What is perhaps most remarkable about him is that, despite being what we might consider a “person of privilege” who could easily have chosen a life of quiet and private comfort, he made deliberate choices to engage public service, beginning with his decision to drop out of school and voluntarily enlist in the Navy at the age of 18 against family advice. He became a naval aviator undertaking 58 combat missions, during one of which he was shot down and had to be rescued at sea. That would have been enough for most people. Returning home after the war, he could easily and understandably have entered a comfortable private life as a successful businessman, but instead chose public service leading to the numerous positions and culminating in the presidency in 1988.

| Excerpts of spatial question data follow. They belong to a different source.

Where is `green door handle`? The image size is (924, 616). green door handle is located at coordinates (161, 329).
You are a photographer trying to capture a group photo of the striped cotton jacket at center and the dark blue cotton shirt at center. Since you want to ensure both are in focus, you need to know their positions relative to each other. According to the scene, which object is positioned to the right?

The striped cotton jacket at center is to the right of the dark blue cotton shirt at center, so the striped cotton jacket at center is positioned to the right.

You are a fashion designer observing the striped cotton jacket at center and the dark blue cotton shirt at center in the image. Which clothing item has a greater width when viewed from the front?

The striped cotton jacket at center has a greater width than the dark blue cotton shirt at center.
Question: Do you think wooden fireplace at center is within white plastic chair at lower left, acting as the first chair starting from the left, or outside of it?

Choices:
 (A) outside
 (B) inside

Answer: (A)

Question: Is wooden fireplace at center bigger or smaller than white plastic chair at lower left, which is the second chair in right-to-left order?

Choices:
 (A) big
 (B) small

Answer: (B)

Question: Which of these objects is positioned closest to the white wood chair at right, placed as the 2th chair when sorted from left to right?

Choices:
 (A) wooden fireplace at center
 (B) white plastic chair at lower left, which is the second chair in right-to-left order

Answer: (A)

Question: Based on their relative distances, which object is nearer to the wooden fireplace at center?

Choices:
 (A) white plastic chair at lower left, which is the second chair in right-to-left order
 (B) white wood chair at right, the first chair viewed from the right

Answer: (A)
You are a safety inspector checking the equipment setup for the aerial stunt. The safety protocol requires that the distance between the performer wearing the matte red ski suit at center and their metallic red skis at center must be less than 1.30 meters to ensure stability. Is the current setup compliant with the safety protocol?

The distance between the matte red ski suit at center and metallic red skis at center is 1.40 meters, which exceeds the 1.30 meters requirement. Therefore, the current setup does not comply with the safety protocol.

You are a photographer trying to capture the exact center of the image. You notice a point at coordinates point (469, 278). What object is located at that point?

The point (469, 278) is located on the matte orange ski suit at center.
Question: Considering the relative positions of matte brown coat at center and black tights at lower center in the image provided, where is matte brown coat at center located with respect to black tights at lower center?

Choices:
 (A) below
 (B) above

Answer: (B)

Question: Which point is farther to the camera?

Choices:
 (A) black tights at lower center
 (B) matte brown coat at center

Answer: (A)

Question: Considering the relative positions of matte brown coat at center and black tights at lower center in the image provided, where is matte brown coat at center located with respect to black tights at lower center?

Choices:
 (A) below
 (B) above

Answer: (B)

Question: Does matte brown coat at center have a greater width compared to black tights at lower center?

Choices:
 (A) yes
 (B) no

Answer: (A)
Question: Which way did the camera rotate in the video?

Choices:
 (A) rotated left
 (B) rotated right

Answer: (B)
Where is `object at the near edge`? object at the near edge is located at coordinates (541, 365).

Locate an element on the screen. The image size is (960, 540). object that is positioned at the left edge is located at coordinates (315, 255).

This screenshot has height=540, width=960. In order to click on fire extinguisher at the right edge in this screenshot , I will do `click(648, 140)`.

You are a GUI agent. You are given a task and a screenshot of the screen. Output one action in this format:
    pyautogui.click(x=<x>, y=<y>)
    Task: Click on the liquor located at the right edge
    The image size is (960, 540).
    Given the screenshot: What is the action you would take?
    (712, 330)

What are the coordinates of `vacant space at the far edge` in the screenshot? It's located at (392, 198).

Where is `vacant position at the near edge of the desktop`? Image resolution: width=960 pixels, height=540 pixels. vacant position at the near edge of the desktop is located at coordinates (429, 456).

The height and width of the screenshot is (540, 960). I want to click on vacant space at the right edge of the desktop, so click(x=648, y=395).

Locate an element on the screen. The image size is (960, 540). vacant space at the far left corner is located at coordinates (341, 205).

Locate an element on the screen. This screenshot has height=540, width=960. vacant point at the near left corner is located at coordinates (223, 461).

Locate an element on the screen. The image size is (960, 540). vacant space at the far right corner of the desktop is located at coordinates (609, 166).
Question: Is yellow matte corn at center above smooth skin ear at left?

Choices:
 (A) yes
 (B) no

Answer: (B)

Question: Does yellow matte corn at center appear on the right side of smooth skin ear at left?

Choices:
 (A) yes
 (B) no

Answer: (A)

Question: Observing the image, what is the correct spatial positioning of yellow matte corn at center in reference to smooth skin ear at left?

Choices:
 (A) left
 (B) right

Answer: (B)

His family members, who have themselves taken up positions of social and political responsibility, remember his exhortation of “Service before Self”.
Perhaps the most revealing GHW Bush quotation are the words of a note he left in the Oval Office for his successor, Bill Clinton, who defeated him in the 1992 presidential election:
The last five sentences are perhaps the most telling of all and speak volumes about the author
You will be our President when you read this note. I wish you well. I wish your family well. Your success is now our country’s success. I am rooting hard for you.
Truly a life of Service before Self. A legacy and example for his nation. Indeed, for us all.